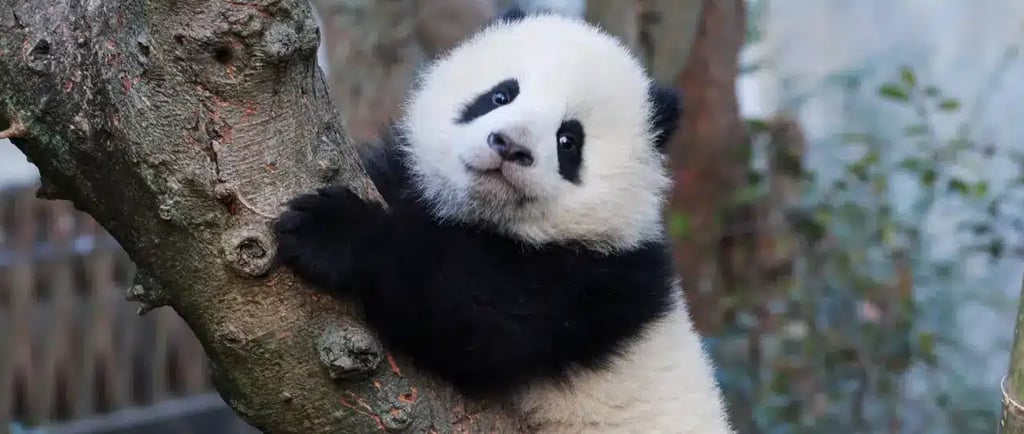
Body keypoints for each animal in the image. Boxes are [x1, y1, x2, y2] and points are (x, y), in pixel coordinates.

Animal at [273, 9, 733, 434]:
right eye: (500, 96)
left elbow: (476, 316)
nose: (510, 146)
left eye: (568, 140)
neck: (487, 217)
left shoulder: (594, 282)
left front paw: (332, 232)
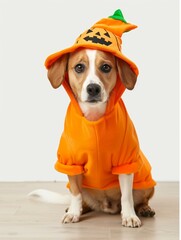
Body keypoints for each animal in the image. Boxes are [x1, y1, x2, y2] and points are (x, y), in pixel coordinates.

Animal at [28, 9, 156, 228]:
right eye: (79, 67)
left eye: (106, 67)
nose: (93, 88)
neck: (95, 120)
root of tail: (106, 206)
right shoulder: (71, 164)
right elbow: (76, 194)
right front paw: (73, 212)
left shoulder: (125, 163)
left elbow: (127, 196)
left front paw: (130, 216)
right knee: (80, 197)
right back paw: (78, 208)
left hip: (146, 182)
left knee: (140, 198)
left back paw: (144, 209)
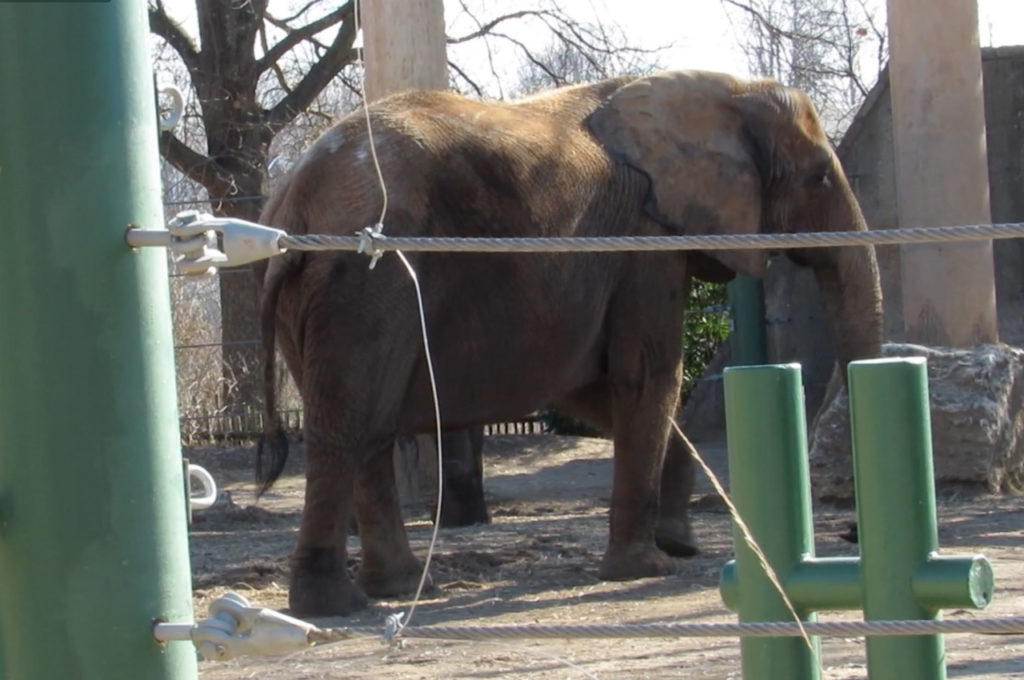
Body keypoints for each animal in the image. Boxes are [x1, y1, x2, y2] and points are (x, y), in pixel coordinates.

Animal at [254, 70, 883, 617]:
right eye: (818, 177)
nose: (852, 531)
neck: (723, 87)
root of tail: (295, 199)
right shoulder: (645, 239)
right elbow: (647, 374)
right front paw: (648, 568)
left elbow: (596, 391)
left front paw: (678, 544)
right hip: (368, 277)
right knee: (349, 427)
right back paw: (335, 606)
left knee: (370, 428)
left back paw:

----

Assigned task:
The pictures alone are to be left out when the data above is copied; all else must match exactly.

Solution below:
Body keypoints for each animal in the image. Boxes are [x1, y1, x2, y2] and points are (x, y), in pixel coordinates.

Animal at [273, 9, 733, 434]:
right eye: (500, 96)
left elbow: (476, 316)
nose: (510, 146)
left eye: (568, 140)
neck: (487, 217)
left shoulder: (594, 282)
left front paw: (332, 232)
Body keypoints for each animal in the image. Boxes are [x1, y1, x2, y2] and points are (x, y), in pixel coordinates.

Animal at [28, 9, 156, 228]:
right eye: (79, 67)
left eye: (106, 67)
nose: (93, 88)
neck: (95, 120)
root of tail: (106, 206)
right shoulder: (71, 164)
right elbow: (76, 194)
right front paw: (73, 212)
left shoulder: (125, 163)
left elbow: (127, 196)
left front paw: (130, 216)
right knee: (80, 197)
right back paw: (78, 208)
left hip: (146, 182)
left knee: (140, 198)
left back paw: (144, 209)
Body keypoints for each animal in the image. Boxes are [x1, y1, x2, y2] and points are (x, y), in pixel coordinates.

Animal at [254, 70, 883, 617]:
right eye: (818, 177)
nose: (852, 531)
neck: (723, 87)
root of tail: (295, 199)
right shoulder: (645, 239)
right elbow: (647, 374)
right front paw: (648, 568)
left elbow: (596, 391)
left front paw: (678, 544)
right hip: (368, 277)
right knee: (349, 427)
right back paw: (335, 606)
left knee: (370, 428)
left back paw:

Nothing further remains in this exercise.